An exact copy of the lines, starting at the top of the listing and ending with the line that has "Thông Tắc Cống Phường Bến Thủy, TP Vinh", is the required answer. Pictures are not part of it.

* Record excerpts
******************************
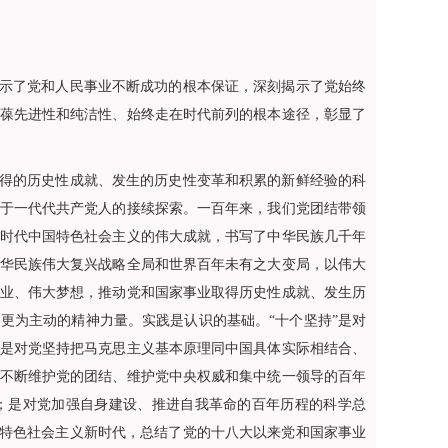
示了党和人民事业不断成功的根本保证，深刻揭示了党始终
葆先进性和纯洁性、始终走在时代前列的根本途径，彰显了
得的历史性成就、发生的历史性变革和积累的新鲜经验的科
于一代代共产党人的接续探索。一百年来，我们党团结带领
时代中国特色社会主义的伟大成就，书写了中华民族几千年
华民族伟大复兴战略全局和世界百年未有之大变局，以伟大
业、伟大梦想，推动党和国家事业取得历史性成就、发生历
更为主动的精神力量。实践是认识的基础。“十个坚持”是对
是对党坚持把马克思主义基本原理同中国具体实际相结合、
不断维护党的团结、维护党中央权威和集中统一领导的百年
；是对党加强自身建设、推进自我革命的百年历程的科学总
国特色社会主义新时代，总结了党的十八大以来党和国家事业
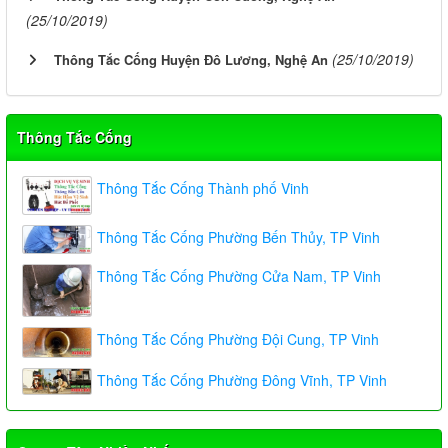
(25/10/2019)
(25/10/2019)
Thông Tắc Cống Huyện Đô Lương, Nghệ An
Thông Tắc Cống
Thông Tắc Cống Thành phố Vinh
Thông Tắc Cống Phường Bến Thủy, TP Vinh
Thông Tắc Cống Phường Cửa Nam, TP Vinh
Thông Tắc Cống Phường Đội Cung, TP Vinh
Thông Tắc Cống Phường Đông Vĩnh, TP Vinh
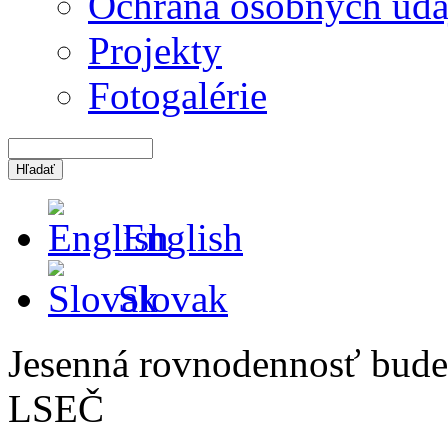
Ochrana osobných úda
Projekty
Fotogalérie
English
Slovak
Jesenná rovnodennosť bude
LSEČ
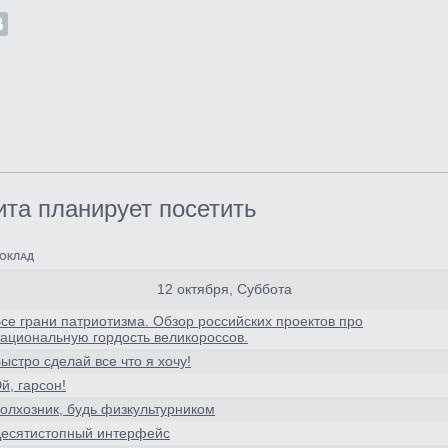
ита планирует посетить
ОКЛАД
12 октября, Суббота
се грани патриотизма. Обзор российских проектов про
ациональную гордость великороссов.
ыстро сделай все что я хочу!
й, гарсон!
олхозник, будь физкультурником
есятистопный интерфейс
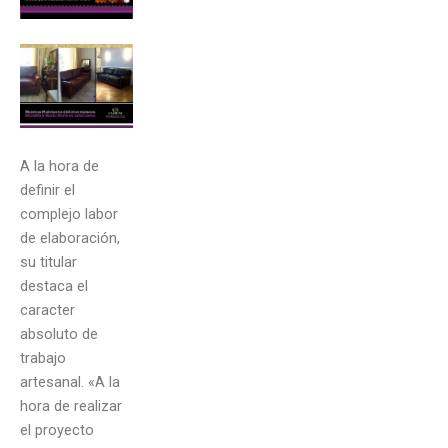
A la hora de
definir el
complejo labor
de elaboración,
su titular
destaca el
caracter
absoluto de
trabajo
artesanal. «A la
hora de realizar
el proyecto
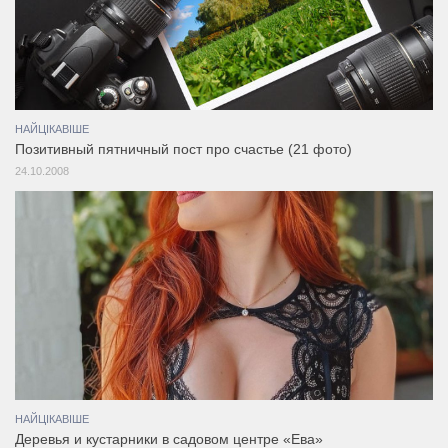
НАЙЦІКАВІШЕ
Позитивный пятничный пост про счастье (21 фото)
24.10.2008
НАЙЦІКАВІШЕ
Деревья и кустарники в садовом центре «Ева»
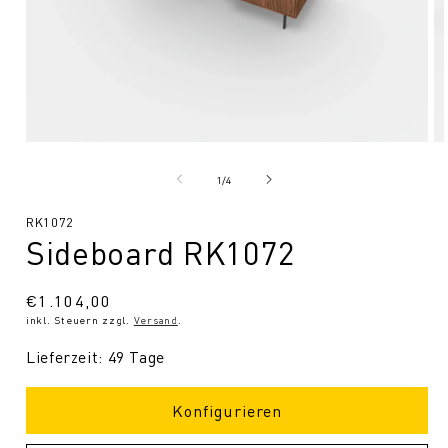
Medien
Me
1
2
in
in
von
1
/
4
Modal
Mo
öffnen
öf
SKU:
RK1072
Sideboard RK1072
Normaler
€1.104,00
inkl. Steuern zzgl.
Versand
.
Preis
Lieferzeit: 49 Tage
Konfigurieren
******************************
* Output of the exercise
示了党和人民事业不断成功的根本保证，深刻揭示了党始终
葆先进性和纯洁性、始终走在时代前列的根本途径，彰显了
得的历史性成就、发生的历史性变革和积累的新鲜经验的科
于一代代共产党人的接续探索。一百年来，我们党团结带领
时代中国特色社会主义的伟大成就，书写了中华民族几千年
华民族伟大复兴战略全局和世界百年未有之大变局，以伟大
业、伟大梦想，推动党和国家事业取得历史性成就、发生历
更为主动的精神力量。实践是认识的基础。“十个坚持”是对
是对党坚持把马克思主义基本原理同中国具体实际相结合、
不断维护党的团结、维护党中央权威和集中统一领导的百年
；是对党加强自身建设、推进自我革命的百年历程的科学总
国特色社会主义新时代，总结了党的十八大以来党和国家事业
(25/10/2019)
(25/10/2019)
Thông Tắc Cống Huyện Đô Lương, Nghệ An
Thông Tắc Cống
Thông Tắc Cống Thành phố Vinh
Thông Tắc Cống Phường Bến Thủy, TP Vinh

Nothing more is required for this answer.